American soccer player (born 1981)

Brent Whitfield (born January 8, 1981, in Long Beach, California) is an American soccer player currently playing for Ventura County Fusion in the USL Premier Development League.

==Career==

===College and amateur===
Whitfield played college soccer at California State University, Fullerton, in four seasons there he scored 23 goals and registered 9 assists. Undrafted out of college, Whitfield played with the Southern California Seahorses in the USL Premier Development League during the 2004 season.

===Professional===
In 2005, Whitfield signed with the USL First Division side, the Seattle Sounders, subsequently playing in 25 games and scoring 6 goals.

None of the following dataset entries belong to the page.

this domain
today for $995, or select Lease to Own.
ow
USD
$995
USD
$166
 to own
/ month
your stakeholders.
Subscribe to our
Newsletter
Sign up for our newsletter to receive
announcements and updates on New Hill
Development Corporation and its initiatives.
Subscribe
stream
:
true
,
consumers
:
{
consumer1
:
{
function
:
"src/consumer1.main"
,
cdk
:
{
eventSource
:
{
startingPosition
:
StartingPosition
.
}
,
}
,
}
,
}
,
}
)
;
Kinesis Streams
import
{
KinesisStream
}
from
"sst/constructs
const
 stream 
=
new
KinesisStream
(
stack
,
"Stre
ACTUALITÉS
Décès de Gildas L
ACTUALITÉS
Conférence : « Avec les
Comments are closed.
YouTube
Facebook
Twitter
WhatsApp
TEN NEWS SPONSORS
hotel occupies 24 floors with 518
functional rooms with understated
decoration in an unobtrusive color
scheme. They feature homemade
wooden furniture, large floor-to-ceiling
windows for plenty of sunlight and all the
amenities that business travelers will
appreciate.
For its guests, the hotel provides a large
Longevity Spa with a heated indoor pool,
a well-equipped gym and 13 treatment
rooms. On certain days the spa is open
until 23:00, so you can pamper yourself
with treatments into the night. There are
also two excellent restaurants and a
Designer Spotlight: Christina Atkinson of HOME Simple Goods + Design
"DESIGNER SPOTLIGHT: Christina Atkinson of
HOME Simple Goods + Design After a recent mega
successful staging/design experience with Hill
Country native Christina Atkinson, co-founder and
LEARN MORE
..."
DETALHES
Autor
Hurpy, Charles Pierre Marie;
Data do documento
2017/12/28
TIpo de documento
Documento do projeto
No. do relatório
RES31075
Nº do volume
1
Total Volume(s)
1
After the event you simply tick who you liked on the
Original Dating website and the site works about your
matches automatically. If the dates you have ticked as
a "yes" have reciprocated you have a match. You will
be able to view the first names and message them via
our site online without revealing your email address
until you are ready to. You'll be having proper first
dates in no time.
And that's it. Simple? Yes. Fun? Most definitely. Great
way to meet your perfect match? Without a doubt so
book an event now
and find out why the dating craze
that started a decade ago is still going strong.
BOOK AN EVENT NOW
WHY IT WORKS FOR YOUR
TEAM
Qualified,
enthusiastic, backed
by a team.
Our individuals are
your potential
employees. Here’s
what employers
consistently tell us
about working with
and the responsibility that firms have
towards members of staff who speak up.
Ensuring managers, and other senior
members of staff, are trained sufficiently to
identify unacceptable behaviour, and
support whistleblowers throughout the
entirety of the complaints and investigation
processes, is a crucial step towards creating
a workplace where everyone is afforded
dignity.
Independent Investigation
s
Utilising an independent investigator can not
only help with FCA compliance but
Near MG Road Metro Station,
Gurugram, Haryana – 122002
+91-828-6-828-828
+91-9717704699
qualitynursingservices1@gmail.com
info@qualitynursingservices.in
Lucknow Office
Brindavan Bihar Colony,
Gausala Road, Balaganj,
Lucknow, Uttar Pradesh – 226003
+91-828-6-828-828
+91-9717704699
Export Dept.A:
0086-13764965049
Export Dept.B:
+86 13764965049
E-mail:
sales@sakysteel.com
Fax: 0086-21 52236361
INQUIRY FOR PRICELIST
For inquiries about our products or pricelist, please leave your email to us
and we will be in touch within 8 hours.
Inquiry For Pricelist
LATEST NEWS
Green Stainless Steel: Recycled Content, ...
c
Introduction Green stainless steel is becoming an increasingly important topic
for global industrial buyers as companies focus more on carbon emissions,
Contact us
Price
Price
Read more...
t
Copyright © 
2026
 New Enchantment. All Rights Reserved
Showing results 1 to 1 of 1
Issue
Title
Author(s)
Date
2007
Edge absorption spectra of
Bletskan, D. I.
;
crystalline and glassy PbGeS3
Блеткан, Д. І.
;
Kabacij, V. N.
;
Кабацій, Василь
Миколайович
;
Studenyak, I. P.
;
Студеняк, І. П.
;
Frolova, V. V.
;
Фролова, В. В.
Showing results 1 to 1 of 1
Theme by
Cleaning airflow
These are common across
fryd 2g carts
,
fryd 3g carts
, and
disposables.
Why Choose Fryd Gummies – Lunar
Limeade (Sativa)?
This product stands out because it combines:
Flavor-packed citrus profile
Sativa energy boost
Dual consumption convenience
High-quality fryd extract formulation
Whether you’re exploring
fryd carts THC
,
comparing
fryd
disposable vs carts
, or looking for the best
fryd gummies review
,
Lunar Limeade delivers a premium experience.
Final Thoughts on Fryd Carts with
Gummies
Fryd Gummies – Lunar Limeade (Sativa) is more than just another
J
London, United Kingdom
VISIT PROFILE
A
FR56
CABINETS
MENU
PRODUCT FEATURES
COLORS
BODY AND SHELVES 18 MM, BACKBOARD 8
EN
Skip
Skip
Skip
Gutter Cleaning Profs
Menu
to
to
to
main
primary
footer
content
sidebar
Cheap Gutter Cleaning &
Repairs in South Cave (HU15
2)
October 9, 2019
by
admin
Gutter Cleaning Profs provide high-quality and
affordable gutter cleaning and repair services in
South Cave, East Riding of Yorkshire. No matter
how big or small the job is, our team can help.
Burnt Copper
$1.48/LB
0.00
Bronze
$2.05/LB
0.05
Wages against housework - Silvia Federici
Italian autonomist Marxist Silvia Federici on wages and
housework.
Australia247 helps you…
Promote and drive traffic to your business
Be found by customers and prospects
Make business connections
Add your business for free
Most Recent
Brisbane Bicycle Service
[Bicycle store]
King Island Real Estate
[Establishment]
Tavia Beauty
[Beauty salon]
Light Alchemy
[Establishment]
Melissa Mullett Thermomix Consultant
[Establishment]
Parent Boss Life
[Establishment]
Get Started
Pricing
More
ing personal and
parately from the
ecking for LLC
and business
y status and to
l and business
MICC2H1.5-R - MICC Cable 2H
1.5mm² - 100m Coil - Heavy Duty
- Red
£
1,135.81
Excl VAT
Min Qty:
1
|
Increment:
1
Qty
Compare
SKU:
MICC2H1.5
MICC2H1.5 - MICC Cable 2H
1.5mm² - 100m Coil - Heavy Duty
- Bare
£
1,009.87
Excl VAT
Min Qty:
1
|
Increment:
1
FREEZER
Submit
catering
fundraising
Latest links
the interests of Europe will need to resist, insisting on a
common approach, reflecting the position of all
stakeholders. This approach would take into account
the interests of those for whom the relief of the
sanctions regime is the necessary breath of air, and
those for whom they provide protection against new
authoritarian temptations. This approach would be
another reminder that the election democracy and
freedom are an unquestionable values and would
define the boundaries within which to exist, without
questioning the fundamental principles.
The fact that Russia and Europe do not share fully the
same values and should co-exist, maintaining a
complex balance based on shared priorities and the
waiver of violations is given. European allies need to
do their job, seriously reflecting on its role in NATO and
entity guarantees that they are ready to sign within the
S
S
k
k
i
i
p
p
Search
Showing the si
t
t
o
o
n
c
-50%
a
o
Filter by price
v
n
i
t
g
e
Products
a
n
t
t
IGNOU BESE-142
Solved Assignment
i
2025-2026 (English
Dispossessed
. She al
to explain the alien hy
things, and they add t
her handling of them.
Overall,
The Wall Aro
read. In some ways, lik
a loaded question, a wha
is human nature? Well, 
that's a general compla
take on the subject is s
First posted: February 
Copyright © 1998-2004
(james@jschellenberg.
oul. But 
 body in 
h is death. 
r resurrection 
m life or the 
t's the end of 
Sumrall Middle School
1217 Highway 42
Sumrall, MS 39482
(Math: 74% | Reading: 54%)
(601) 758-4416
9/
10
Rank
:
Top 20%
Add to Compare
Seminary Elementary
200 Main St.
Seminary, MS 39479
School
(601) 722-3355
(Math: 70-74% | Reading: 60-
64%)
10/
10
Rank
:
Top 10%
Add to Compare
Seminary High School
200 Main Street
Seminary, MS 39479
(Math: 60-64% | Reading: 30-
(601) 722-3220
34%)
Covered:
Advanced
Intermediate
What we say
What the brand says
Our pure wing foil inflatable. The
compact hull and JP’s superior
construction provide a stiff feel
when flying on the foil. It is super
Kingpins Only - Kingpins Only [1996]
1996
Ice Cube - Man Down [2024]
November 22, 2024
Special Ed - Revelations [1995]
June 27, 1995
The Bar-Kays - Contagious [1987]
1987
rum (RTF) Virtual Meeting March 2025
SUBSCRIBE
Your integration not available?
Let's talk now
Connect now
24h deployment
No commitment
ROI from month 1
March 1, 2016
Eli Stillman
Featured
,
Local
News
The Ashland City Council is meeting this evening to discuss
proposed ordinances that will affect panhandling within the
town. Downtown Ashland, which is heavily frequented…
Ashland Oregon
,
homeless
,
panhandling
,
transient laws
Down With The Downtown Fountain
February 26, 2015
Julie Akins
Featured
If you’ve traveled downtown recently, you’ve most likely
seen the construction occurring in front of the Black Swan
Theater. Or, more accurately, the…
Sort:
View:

Whitfield signed with Chivas USA of Major League Soccer in May 2006, and would go on to play 11 games with the club, scoring 1 goal, before Chivas released him at the end of the 2007 season.

He was hired to be player-head coach of the Los Angeles Legends in the USL Premier Development League for the 2009 season, replacing former head coach Phil Wolf. He scored three back-to-back hat tricks in his first three games for the team - on June 5 in a 6–1 win over Lancaster Rattlers, on June 13 in a 7–1 win over Fresno Fuego, and on June 19 in a 5–0 win over Ogden Outlaws.

In 2010 Whitfield switched to the Ventura County Fusion, and scored a hat trick on his Fusion debut on May 1 in a game against the Lancaster Rattlers.

==Coaching==
Whitfield was the coach of men's soccer team at Long Beach City College from 2001 to 2006, and was player-coach of the Los Angeles Legends in the USL Premier Development League in 2009.

Brent Whitfield served as assistant coach for the women's soccer team at Cerritos College (in Norwalk, California) from 2013 to 2019, working alongside head coach Ruben Gonzalez. During that period, the team achieved significant success, including a strong overall record (reported as 151-9-9 in some accounts) and multiple conference or state titles.

In 2020, allegations of sexual harassment and inappropriate behavior surfaced against several members of the women's soccer coaching staff, including Whitfield. Former players accused coaches of making unwanted advances, inappropriate comments about players' appearances, sending excessive or suggestive texts, adding players on social media in ways that felt uncomfortable, drinking with players, and pressuring or threatening playing time.